**WHAT IS EXPECTED**
Pick out each line of the records that contains the string "indexed" and copy those lines.

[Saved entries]
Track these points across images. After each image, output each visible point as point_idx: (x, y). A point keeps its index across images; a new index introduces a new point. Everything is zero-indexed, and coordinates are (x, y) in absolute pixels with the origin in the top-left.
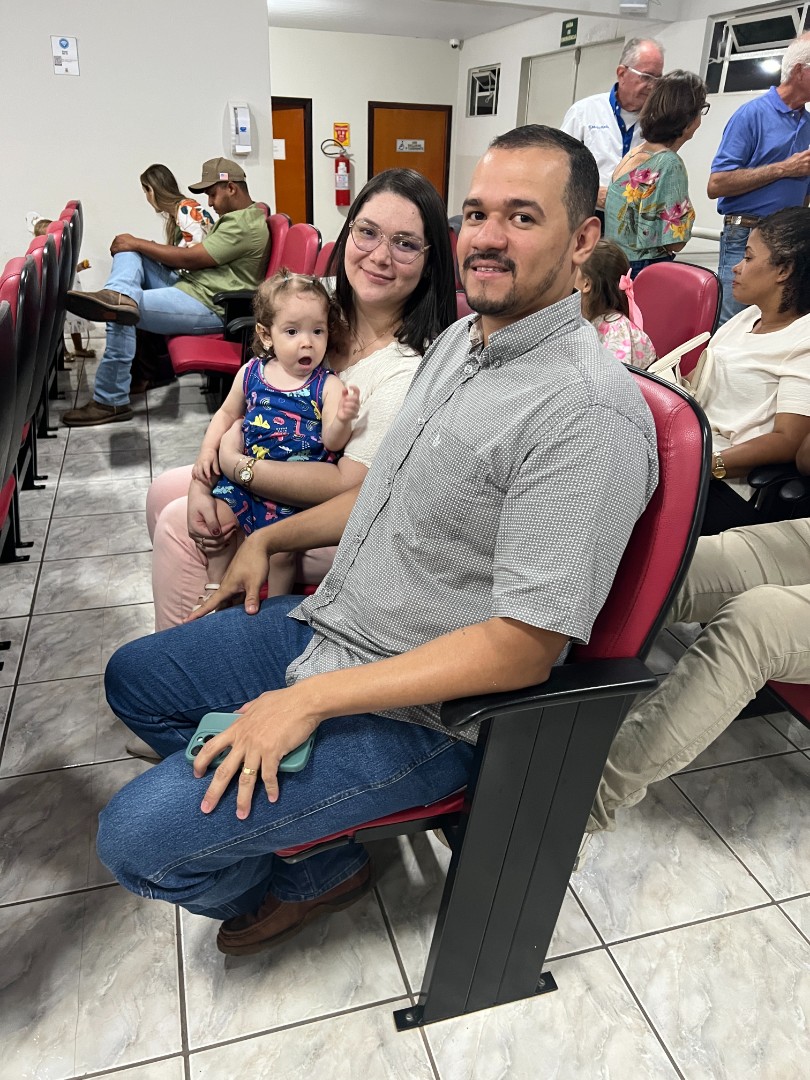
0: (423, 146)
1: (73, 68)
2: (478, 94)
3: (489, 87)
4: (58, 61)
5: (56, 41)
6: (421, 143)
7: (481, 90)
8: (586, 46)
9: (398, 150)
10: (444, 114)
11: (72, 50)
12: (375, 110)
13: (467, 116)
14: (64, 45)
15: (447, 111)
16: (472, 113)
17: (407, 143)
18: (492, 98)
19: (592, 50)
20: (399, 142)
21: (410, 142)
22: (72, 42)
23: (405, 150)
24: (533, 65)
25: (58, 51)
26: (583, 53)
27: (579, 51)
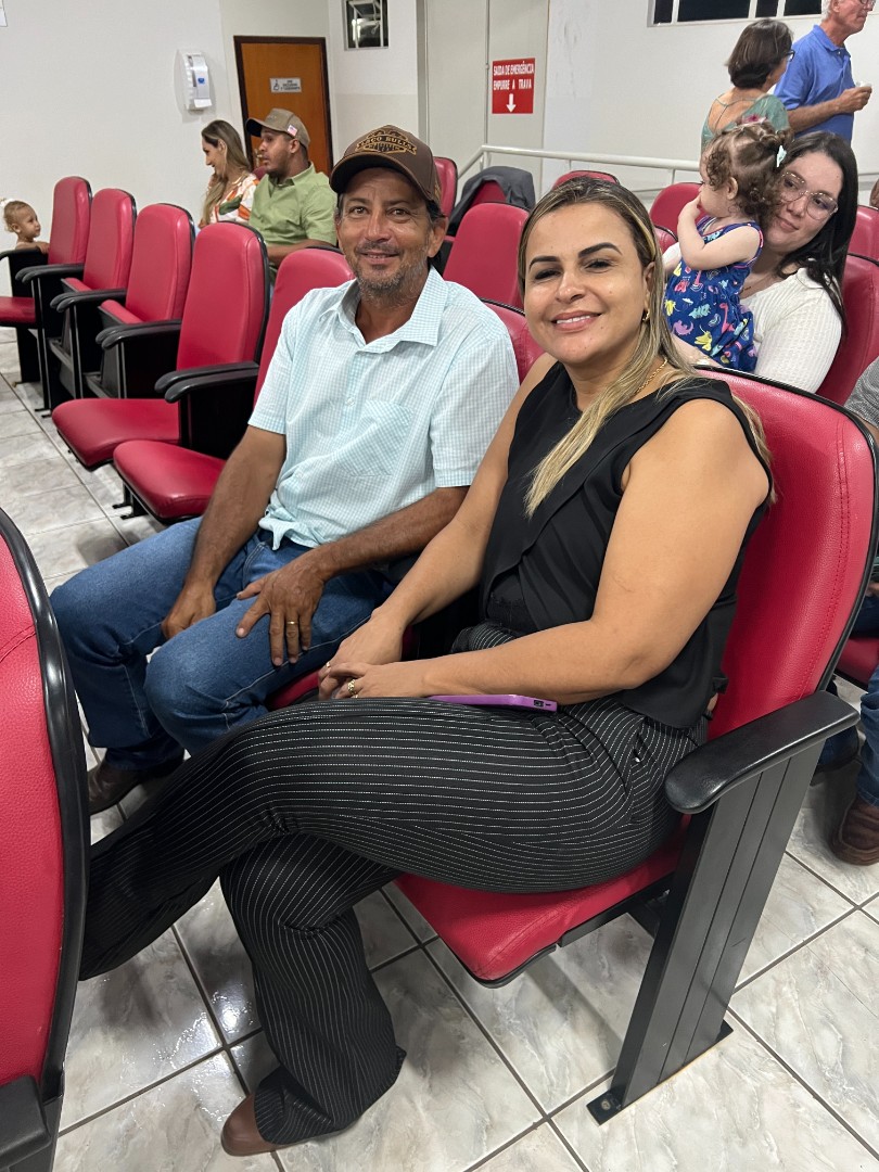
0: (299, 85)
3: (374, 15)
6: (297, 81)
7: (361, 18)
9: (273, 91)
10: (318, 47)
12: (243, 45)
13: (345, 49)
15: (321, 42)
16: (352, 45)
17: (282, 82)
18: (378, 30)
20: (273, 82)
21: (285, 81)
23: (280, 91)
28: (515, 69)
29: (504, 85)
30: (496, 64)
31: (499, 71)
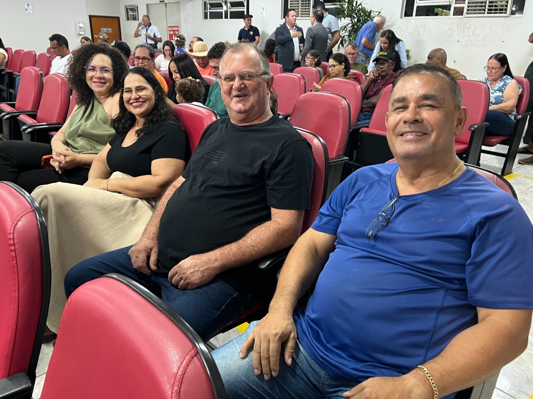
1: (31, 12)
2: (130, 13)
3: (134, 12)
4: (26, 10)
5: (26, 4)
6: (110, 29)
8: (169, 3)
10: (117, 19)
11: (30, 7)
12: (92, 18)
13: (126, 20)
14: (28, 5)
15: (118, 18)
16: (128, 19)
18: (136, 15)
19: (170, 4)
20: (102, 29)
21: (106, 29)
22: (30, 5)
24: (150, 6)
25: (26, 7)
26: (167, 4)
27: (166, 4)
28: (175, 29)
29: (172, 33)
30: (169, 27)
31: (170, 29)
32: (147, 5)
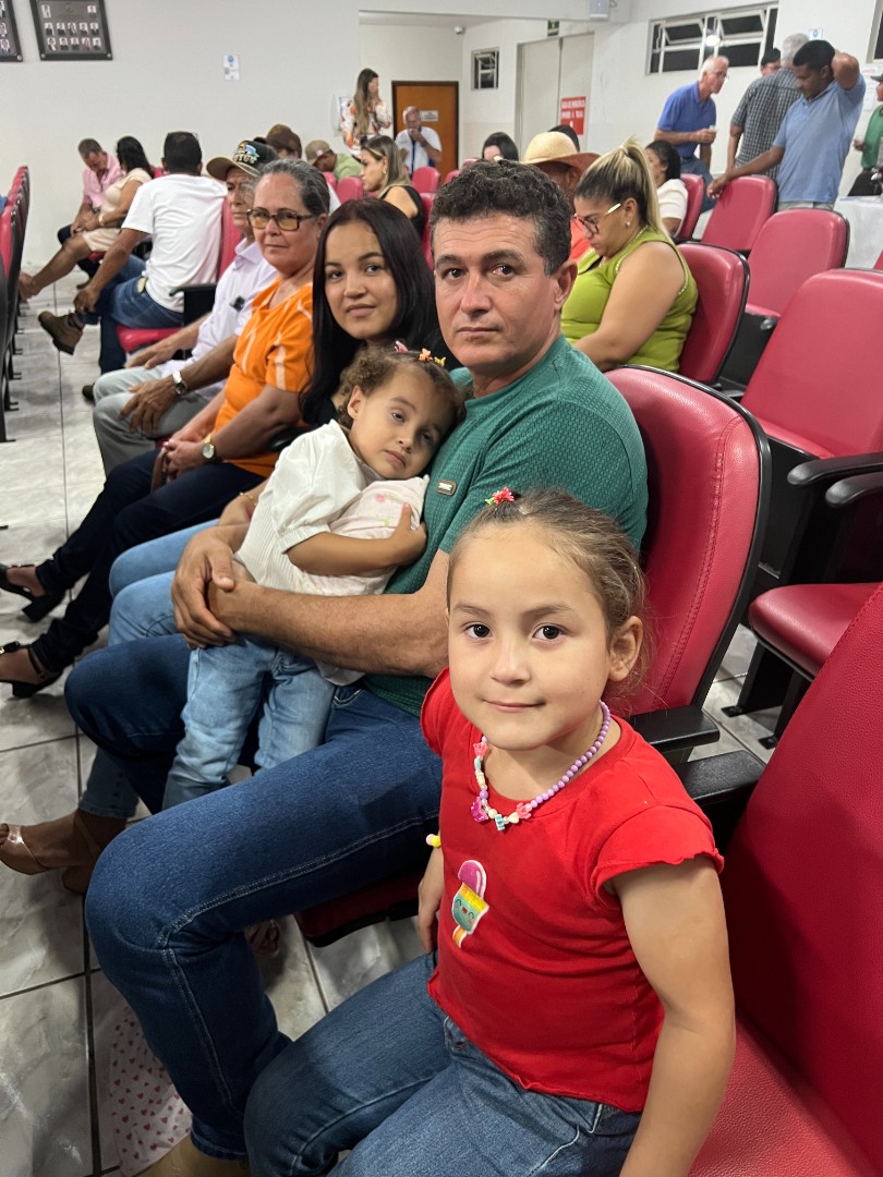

**TASK ANSWER**
Track these points across images. After each image, output each visible point as point_idx: (x, y). A point keeps its index across images; a new index introduces a new point. Everything is zero-indexed, and coordinates are (x, y) in absolute pixels with the origin in the top-left.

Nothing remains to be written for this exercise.